TASK TO CARRY OUT: Write out every line of the source records below word for word, leaving out the pictures.

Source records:
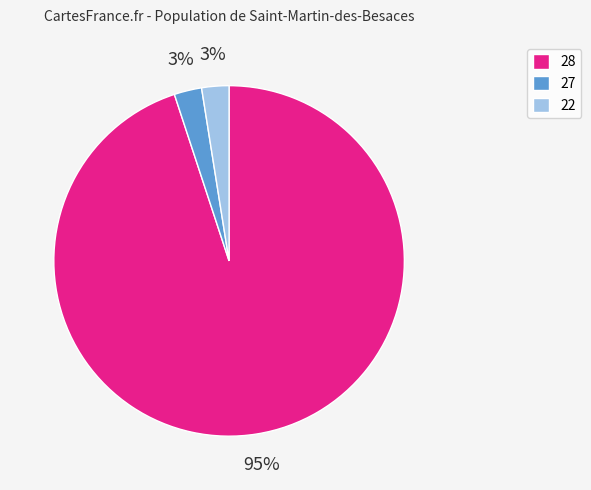

Is there a majority slice in this chart?

Yes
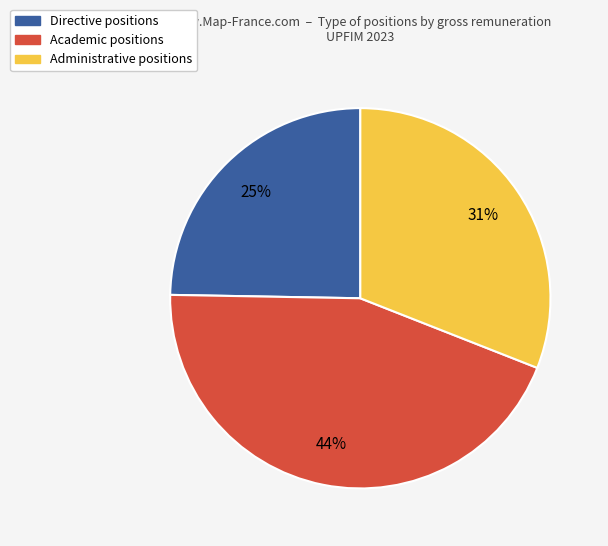

Does any single category account for the majority?

No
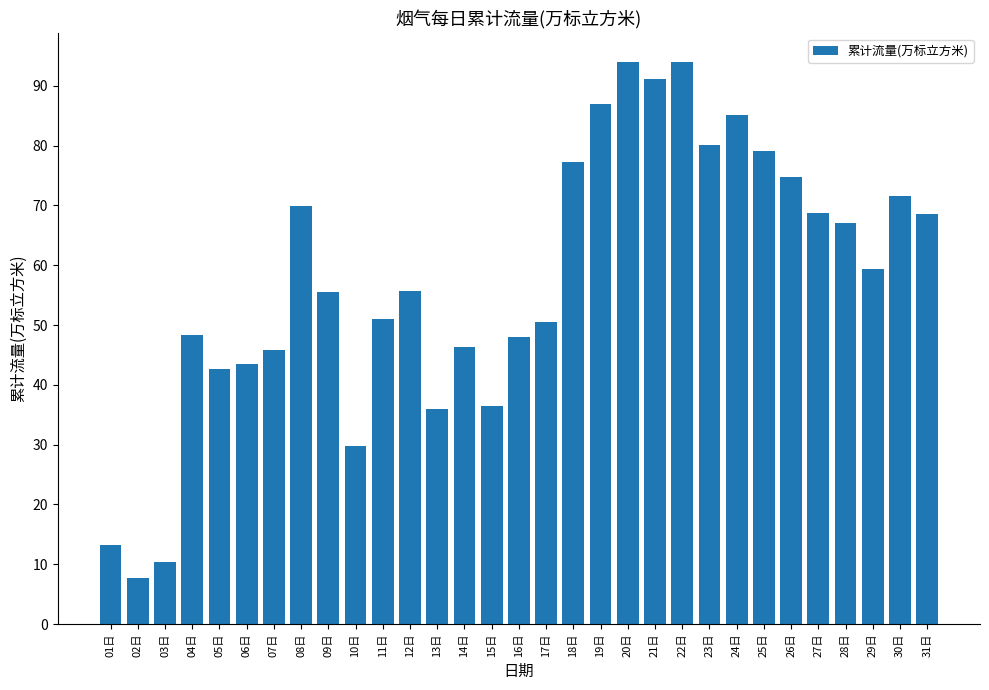

Where does the data first go above 55?

08日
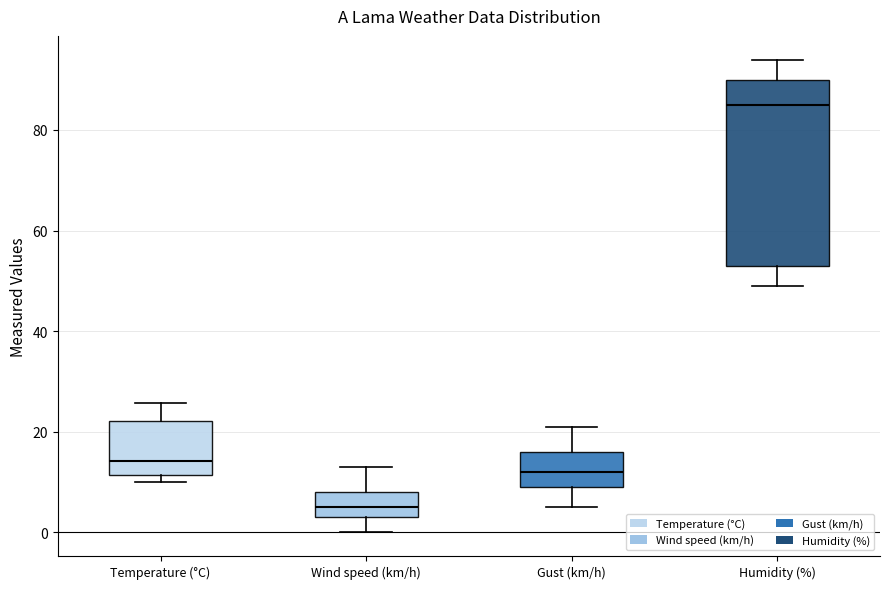

Where does the upper whisker of the box for Wind speed (km/h) end on the y-axis? The values are not printed on the chart, so give them approximately, as read against the axis.

14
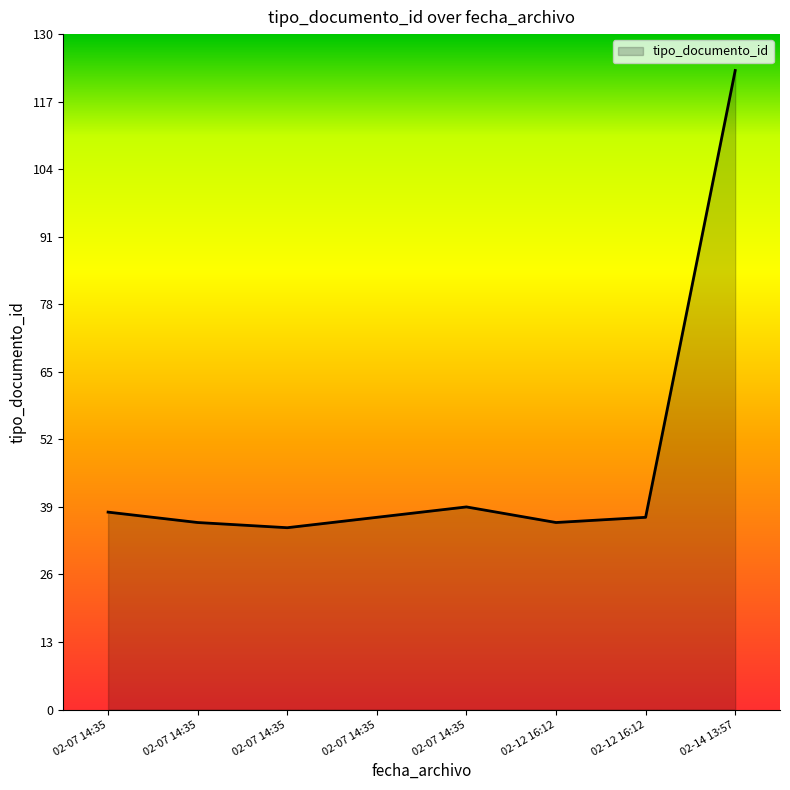

Is this an area chart (filled region under the line)?

Yes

ANSWER SECTION:
Is there a majority slice in this chart?

Yes

Does any single category account for the majority?

No

Where does the data first go above 55?

08日

Where does the upper whisker of the box for Wind speed (km/h) end on the y-axis? The values are not printed on the chart, so give them approximately, as read against the axis.

14

Is this an area chart (filled region under the line)?

Yes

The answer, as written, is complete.